I felt it this morning—the old year dying, making way for the new. At 7am in Melbourne it was dark, and cold, and wet. If it weren’t for my commitments to others I could have easily spent the day in bed. (Staring out the window and dozing. Reading comfort fiction and dozing some more…) Instead here I am, halfway through a moderately productive Solstice eve, sitting down to acknowledge where I’ve been over the past 12 months, and to envision where I’m going.
My thoughts this day are framed by Cal Newport’s Deep Work: Rules for Focussed Success in a Distracted World. I’m halfway through the book, and feeling inspired by the obvious love Newport has for the matter of concentration of attention as a practice for living.
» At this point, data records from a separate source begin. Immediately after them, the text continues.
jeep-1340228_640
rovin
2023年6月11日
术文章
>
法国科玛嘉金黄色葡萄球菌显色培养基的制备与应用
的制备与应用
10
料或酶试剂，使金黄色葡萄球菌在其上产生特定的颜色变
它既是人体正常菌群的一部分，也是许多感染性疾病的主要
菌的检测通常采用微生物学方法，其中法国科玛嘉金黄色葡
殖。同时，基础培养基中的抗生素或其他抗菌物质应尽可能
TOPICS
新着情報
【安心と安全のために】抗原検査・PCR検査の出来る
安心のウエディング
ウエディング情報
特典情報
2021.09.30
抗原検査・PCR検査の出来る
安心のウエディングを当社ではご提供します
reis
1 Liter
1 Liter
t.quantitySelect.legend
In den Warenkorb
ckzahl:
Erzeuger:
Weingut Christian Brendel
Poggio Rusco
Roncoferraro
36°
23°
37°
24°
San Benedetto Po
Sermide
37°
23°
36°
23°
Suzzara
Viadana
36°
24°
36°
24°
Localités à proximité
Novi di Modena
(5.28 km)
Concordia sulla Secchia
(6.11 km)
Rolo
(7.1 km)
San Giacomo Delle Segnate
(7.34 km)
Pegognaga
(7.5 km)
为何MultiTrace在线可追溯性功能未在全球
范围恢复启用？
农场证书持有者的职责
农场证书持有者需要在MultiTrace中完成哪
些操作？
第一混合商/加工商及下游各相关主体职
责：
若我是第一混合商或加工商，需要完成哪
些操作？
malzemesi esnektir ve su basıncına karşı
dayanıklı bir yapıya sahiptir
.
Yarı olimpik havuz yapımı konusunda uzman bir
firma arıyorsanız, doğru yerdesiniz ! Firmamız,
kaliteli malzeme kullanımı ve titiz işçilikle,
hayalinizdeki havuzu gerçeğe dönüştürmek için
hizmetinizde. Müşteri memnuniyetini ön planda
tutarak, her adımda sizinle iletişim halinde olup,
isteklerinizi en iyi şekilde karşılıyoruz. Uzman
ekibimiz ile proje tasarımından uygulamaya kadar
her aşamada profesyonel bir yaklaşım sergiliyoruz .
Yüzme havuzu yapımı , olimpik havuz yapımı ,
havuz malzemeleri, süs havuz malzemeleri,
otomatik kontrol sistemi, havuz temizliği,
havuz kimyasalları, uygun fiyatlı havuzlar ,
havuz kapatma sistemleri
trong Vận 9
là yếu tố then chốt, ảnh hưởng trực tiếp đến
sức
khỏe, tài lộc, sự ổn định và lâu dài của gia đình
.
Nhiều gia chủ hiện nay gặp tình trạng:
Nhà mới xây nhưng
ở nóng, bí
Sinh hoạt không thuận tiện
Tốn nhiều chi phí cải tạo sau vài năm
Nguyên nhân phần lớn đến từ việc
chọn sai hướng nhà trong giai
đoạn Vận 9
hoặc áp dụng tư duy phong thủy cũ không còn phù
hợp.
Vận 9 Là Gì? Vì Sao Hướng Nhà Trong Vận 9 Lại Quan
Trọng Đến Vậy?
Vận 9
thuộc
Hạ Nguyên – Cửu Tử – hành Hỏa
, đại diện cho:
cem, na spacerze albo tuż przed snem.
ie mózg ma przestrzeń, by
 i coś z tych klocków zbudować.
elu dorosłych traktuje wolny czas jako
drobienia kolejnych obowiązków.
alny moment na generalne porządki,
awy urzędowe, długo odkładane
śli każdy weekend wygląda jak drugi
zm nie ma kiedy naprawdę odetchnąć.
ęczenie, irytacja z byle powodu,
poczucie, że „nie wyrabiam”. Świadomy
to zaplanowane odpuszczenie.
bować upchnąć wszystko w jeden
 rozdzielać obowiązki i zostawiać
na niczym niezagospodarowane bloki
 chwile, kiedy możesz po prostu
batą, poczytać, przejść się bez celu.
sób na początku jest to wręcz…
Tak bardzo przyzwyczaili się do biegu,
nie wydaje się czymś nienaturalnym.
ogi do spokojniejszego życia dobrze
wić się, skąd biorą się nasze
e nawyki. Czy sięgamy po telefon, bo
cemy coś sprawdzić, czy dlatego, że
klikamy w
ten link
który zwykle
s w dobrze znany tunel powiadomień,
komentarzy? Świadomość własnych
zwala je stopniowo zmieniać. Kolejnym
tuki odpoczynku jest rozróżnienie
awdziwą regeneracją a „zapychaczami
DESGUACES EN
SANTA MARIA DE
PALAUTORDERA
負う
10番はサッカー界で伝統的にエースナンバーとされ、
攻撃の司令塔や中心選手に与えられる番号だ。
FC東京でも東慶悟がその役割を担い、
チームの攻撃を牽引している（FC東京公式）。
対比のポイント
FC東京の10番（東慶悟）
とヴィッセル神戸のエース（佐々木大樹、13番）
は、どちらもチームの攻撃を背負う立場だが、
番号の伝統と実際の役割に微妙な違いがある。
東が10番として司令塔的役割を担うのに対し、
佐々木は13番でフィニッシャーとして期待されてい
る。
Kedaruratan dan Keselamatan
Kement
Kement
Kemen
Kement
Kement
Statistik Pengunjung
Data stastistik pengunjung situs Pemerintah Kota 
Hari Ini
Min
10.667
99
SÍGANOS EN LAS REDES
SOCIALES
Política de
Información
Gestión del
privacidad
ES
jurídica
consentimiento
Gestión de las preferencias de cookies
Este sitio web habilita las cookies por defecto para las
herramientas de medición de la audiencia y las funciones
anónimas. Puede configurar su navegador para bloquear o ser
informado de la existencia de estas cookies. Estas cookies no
Deep Work is articulate, and meticulously structured, and it rings true to my 20 years experience in knowledge work that included roles both as ‘thinker’ and ‘manager’. It also speaks to my experiences as a craftsperson and as a long time practitioner in a meditation tradition that upholds the value of periodic silent retreat.
After years of wallowing in the distractions of early parenting—feeling like a milquetoast intellectual—Deep Work is just what I need. It reminds me, most eloquently, that concentration is a muscle. Flabby concentration isn’t good for much, but it can be trained. The trick is to come up with the right training plan, and to stick to it.
I’ve read Amazon reviews of Deep Work that claim Newport spends too much time faffing around with theory and anecdotes, and that he fails to come up with a quick and dirty cheatsheet for how to be successful. These reviewers have missed the point. There is no way to cheat on this. Newport’s message is uncompromising. It’s also the message I need right now.
Happy Solstice everyone. May your coming year be filled with intelligent perseverance, and with the satisfactions of work well done.